Tuesday, December 13, 2016

Death Test 2

For Solo or Group Play
Back in the '70's a company called Metagaming specialized in small, inexpensive wargames of the counter and hex map variety. They also did The Fantasy Trip, which was/is a favorite of mine. There were two published Microgames, Melee and Wizard and later several MicroQuests, of which Death Test 2 is an early example. Advanced booklets and other stuff that made up The Fantasy Trip line of role-play game products would continue to be published until Metagaming closed shop in 1983. It's a 3d6 system written by Steve Jackson who used a lot of the ideas in his GURPS game later when he published under his own company, Steve Jackson Games.

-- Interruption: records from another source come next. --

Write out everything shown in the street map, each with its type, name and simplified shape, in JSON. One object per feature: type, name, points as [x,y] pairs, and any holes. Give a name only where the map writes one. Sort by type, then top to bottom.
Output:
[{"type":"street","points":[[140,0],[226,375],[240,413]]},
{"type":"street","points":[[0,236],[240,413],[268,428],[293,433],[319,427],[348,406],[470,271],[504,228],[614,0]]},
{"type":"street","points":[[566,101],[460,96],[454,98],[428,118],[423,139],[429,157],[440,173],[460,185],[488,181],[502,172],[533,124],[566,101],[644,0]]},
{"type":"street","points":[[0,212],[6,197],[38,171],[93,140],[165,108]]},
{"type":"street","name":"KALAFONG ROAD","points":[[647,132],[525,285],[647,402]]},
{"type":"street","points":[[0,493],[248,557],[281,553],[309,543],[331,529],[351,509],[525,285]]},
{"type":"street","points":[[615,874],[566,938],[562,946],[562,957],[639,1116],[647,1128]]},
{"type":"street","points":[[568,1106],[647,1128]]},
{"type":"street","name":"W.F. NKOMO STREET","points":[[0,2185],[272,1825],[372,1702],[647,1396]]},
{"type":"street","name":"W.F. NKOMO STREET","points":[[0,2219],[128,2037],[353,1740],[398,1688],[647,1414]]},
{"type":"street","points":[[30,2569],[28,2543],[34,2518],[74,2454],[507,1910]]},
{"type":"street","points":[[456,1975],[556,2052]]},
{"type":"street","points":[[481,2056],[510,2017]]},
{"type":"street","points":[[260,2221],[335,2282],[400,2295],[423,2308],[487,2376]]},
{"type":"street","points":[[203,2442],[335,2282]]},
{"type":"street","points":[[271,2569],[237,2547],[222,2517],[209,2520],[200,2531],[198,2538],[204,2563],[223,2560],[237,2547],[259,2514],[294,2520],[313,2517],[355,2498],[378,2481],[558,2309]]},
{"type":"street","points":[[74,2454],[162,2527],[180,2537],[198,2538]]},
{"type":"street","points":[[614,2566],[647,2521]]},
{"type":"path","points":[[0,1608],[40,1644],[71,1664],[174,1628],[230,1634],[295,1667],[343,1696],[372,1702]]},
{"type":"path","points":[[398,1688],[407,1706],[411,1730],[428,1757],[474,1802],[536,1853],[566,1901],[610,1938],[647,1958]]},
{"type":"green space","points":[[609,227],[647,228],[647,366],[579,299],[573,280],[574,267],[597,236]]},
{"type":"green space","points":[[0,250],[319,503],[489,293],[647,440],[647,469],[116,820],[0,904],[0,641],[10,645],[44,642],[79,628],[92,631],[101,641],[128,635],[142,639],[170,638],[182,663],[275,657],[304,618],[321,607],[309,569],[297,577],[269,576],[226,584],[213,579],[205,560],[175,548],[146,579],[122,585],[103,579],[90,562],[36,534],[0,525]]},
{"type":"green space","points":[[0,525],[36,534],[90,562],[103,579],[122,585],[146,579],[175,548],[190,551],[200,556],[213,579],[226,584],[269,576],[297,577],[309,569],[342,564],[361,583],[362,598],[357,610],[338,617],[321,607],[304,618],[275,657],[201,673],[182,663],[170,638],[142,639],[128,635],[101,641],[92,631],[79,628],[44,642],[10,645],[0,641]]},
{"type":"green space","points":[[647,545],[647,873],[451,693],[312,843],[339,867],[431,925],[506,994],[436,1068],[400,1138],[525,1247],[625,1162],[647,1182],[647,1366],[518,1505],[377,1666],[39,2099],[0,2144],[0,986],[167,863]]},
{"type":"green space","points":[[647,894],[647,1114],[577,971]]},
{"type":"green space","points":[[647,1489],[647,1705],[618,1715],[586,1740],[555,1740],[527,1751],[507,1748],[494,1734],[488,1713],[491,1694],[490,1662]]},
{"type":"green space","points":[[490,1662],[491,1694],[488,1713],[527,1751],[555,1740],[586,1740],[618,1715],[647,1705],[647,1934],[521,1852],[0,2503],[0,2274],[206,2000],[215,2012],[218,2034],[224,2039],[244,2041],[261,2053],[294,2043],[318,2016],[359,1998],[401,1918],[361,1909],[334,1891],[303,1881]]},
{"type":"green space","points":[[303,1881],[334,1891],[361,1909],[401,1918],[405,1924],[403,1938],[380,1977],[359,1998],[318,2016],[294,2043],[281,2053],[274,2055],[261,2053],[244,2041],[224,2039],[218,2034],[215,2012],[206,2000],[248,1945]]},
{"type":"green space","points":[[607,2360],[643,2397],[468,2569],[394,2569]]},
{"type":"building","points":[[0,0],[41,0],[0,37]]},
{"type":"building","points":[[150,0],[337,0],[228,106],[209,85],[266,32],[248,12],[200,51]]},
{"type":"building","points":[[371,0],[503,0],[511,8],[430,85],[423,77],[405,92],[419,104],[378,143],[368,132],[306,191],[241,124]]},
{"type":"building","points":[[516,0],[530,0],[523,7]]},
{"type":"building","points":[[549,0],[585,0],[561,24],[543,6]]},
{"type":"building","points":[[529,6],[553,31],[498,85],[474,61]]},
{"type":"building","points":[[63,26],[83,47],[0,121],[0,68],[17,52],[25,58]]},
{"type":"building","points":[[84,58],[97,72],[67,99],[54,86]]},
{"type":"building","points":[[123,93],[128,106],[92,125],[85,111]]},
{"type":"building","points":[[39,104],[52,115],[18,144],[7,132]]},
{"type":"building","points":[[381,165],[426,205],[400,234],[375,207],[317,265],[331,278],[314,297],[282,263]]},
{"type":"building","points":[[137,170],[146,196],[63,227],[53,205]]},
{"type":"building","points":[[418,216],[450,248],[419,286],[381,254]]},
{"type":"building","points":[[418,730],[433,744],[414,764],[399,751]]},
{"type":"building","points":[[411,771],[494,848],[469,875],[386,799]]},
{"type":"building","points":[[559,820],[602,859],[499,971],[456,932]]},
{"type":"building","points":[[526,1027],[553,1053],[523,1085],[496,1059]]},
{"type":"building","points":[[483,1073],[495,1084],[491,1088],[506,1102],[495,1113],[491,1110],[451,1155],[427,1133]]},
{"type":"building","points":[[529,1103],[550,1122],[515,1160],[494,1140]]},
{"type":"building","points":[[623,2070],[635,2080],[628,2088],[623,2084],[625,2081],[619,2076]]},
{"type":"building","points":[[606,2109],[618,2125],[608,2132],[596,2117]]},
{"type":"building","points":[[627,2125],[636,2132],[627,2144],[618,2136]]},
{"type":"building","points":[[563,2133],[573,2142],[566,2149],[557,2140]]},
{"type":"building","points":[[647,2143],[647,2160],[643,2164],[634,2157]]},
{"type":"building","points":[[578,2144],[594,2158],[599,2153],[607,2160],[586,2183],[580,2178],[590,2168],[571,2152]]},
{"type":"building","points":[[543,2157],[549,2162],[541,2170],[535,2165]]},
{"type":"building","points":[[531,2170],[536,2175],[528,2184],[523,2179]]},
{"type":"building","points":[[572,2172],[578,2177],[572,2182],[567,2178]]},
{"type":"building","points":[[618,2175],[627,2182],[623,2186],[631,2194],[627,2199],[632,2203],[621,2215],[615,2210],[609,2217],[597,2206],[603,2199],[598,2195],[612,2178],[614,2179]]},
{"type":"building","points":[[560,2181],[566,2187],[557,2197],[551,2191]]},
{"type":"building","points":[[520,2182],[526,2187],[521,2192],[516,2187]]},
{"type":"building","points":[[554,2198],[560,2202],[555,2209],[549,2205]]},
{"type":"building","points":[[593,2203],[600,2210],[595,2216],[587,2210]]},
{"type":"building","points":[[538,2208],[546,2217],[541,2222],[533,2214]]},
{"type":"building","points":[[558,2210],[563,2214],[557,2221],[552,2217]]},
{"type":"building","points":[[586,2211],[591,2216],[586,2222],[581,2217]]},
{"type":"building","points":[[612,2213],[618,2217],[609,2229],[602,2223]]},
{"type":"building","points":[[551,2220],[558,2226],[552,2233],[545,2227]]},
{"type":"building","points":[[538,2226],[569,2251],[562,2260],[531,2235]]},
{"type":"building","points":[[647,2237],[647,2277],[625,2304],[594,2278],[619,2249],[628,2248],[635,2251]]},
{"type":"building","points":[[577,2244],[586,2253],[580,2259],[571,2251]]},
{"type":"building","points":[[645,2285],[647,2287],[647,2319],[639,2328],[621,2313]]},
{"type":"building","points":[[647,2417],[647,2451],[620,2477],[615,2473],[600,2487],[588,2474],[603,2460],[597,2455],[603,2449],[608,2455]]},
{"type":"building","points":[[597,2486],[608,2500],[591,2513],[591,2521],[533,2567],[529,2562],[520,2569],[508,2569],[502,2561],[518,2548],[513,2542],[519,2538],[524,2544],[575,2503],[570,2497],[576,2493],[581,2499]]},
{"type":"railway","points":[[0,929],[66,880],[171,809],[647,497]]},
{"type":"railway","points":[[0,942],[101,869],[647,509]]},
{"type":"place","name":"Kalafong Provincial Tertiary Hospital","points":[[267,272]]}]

Death Test and Death Test 2 are adventure games written to be played using the Melee/Wizard Microgames and can be run solo or with a group of friends. I recall hours and hours spent playing my original copies back-in-the-day. I recently acquired the above pictured used copy of Death Test 2 which comes in a little box with a PB booklet and some cut apart counters. The Death Test premise is simple, it is a dungeon used to test potential heroes to determine their worthiness to join the king's guard. There is a part 2 because apparently too many "wimps" were getting through the original.
The box art by Pat Hidy gives a pretty good hint at what lies within. An underground environment of adventure where characters encounter a number of challenges including beasties such as the large wolf pictured. The quest is played out on arena maps which are set-up to depict various rooms with encounters. The map is laid out with a hexagonal grid and counters are used to represent all the rest. A 47-page booklet is included which describes each room in order and the encounters which occur. It's a fight-your-way-through dungeon with a few puzzles and surprises. The Fantasy Trip system is highly tactical and makes use of facing and maneuver, distance and cover and gives the player a lot of choices to make rather than just rolling to hit each turn. The tactical nature of the rules gives it more appeal to wargamers than some other fantasy systems. And in Death Test 2 the tactics do matter. As I recall there are ways to greatly improve your chances of success based on the tactics chosen in various encounters.
Having this old favorite in my hands again brings back a flood of memories, one of which is a thought about converting the game to miniatures, perhaps as a convention game. It would be so easy to do. Just collect the appropriate game pieces - monsters, heroes, terrain, etc. and build a 3D arena with some interchangeable pieces to represent the various rooms. Or lay out the whole complex complete with connecting tunnels and everything as I have seen done with other dungeon concepts using various 3D dungeon terrain systems. The appeal here over other published designs is the tactical nature of The Fantasy Trip rules.
Who among us that plays tactical board games hasn't thought about substituting miniatures for the game playing pieces and converting the printed board to 3D tabletop terrain? It has been done with Avalon Hill's popular Squad Leader and PanzerBlitz and many other boardgames over the years. I recently read Empire of Imagination, the biography of Gary Gygax by Michael Witwer. The author sums Gary up as a guy who just liked to play games and wanted to share the games he liked with others. Looking for ways to share the games we like to play is a big part of the hobby...otherwise we play by ourselves! Fortunately there are a few play-aids devoted to solo play.